The recommendation, calibrated to mid-2026: Claude Code with a current Claude model is the protagonist of this kind of work. The 200K context window holds the whole codebase for most projects. The instruction-following is strong, which means constraints stick. The agent runs in your terminal, reads your files, runs your tests, and iterates without constant babysitting. The interaction model rewards the discipline this page describes. Cursor users ship serious software too, and the editor-integrated workflow suits people who think in editor windows. Copilot users ship serious software too, especially in GitHub-heavy workflows. The differences between the best tools are smaller than the difference between using any of them well and using any of them poorly.
The model choice within Claude itself: Sonnet is the workhorse for most prompt-engineered code work; Opus for the heaviest reasoning, planning, and architectural work; Haiku for the small, fast, well-specified tasks where you want a quick turnaround. Most sessions live on Sonnet. The few-times-a-week reach for Opus is for when the problem is hard and the cost of a wrong answer is high. The few-times-a-day reach for Haiku is for the small jobs where speed matters more than depth. The switching is cheap and the returns on matching model to task are real.
The Compounding Argument
Closing on the claim that opens the page: prompt engineering for code is a craft, and the craft compounds. Every well-written prompt teaches you something about what works. Every bad output traces back to a missing piece in the prompt structure, and the missed piece becomes a thing you remember to include next time. The templates get sharper. The constraint sections get tighter. The decomposition gets more natural. The session hygiene gets cleaner. The total time spent per feature drops, not because the typing is faster, but because the prompt is more efficient and the iteration is shorter.
The improvised prompt is fast right now and slow over a project. It feels like progress because the prompt is short, but the output requires more cleanup, more correction, more retry. Over a sprint, the cost adds up. The engineered prompt is slow right now and fast over a project. It feels like overhead because writing the constraints takes time, but the output ships closer to correct on the first turn. Over a sprint, the engineering pays back many times over.

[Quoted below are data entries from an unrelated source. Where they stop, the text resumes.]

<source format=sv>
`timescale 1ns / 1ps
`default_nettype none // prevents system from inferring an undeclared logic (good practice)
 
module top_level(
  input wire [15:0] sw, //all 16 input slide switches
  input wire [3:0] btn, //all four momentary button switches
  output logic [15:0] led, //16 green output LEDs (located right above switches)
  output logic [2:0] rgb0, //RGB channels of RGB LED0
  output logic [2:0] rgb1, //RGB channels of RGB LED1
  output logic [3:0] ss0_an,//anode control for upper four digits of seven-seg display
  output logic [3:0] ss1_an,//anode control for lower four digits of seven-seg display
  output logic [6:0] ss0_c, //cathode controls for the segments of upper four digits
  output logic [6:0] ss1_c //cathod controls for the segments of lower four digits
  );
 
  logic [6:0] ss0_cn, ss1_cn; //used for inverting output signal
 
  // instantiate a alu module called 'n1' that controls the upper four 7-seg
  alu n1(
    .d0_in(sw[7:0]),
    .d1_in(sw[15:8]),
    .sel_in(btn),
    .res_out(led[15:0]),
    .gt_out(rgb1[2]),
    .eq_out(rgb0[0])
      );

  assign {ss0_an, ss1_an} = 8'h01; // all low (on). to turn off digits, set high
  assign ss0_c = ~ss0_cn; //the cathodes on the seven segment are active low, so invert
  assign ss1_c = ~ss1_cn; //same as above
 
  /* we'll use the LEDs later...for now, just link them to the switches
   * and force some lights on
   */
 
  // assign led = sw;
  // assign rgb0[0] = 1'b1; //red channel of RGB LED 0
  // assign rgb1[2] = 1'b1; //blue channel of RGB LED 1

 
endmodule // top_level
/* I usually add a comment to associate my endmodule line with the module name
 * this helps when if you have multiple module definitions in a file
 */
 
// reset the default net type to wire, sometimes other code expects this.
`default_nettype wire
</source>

The discipline is teachable. The templates are reusable. The patterns repeat across projects. The investment is front-loaded and the return is back-loaded, which is the shape of every craft worth practicing. If you spend the next thirty minutes writing your first solid feature-add template, calibrated to your project, you will save hours over the next thirty features. That is not a hype claim. It is the standard arithmetic of writing tools that you keep using, and the writing of better prompts is exactly that kind of tool.

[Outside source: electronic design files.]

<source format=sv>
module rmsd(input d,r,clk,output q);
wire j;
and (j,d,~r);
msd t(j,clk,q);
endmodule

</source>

The rest of this curriculum goes deep on the surrounding skills. Context engineering -- the art of giving the model what it needs and nothing more. Agent instruction files and how to write them well. Debugging when the agent has gone off the rails. Tool selection and model selection in detail. Each one builds on the discipline this page introduces. Prompt engineering for code is the foundation; the surrounding topics are the rooms built on top of it. Learn this one well, and the rest follow.